Мать беспокойно задвигалась на месте.
— Не вмешивайся в чужие дела.
Я уже не знал, где чужие, а где мои. Я ударил себя в грудь.
— Оно все подбивает меня: «Вмешайся да вмешайся», — прямо приказывает, понимаете: «Все люди — твои братья, верь им, верь…»
— Не потому ли ты в таком положении? — сказала мать.
— Ну и ладно! — закричал я. — Ну и пусть! И все равно я буду слушаться его… Оно порой даже беседует со мной…
— Да ну? — усомнилась мать.
— Ей-богу! Я даже беру ему билет в кино… Два билета, мне и ему, — совсем уже разошелся я.
— Это подсознание, — заметил Ч. Ц. Палтопетросян.
— Это — бог, — сразу посерьезнев и сдавшись, сказала мать.
— Киракос, — заявил Кум Вардан.
Это мне очень понравилось, и я спросил:
— Что за Киракос?
Кум Вардан пояснил:
— Одно существо превращается в два существа, два — в четыре, четыре — в сто… Вначале был один человек. Потом он стал множиться, людей становилось больше и больше. А сам он поместился в каждом. Вот это и есть Киракос… Внутри каждого сидит Киракос. Чем больше становится людей, тем хуже приходится первому человеку… Люди забывают это, не понимают друг друга, считают друг друга чужими, даже врагами, терзают один другого. Киракос вопит изнутри: «Не делай другому зла, это ведь я, то есть ты!..» Простое дело…

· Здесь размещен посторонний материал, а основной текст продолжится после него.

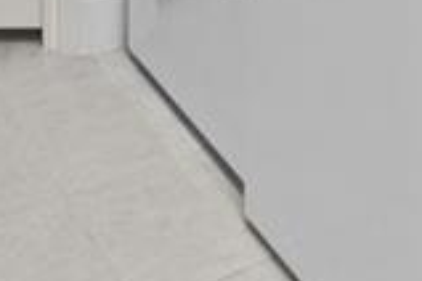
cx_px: 812
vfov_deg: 10.4
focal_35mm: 103
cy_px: -494
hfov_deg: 16.0
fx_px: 1207
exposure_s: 1/1.25
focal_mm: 16
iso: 200
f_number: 9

— Это вы о первооснове говорите, — сказал Ч. Ц. Палтопетросян.
— Нет, о боге, — возразила мать.
— О Киракосе, — твердил Кум Вардан.
Я был согласен с ним, я почти видел Киракоса: лысый, с несчастными, смешными глазами, с длинной, худой шеей. Вечно он ставил меня в дурацкое положение: мол, люби да люби, помогай, чувствуй, не обманывай…
Однако я спросил:
— Почему же все-таки Киракос? Не нашлось другого имени?
— Почем я знаю? — сказал Кум Вардан. — Так уж его зовут — Киракос, — и улыбнулся.
Должно быть, без улыбки трудно представить себе Киракоса.
— Вот и получается так: сделаешь добро человеку, за это тебе добром воздастся, — продолжал Кум Вардан, — и какое ни сделаешь зло — такое же зло заработаешь… Закон… Потому и счастливы люди, когда они вместе… Если бы все человечество поступало таким образом, мы бы снова стали чем-то единым, одним веществом. Совершишь зло — нанесешь вред этому веществу. Потому что ты — его часть.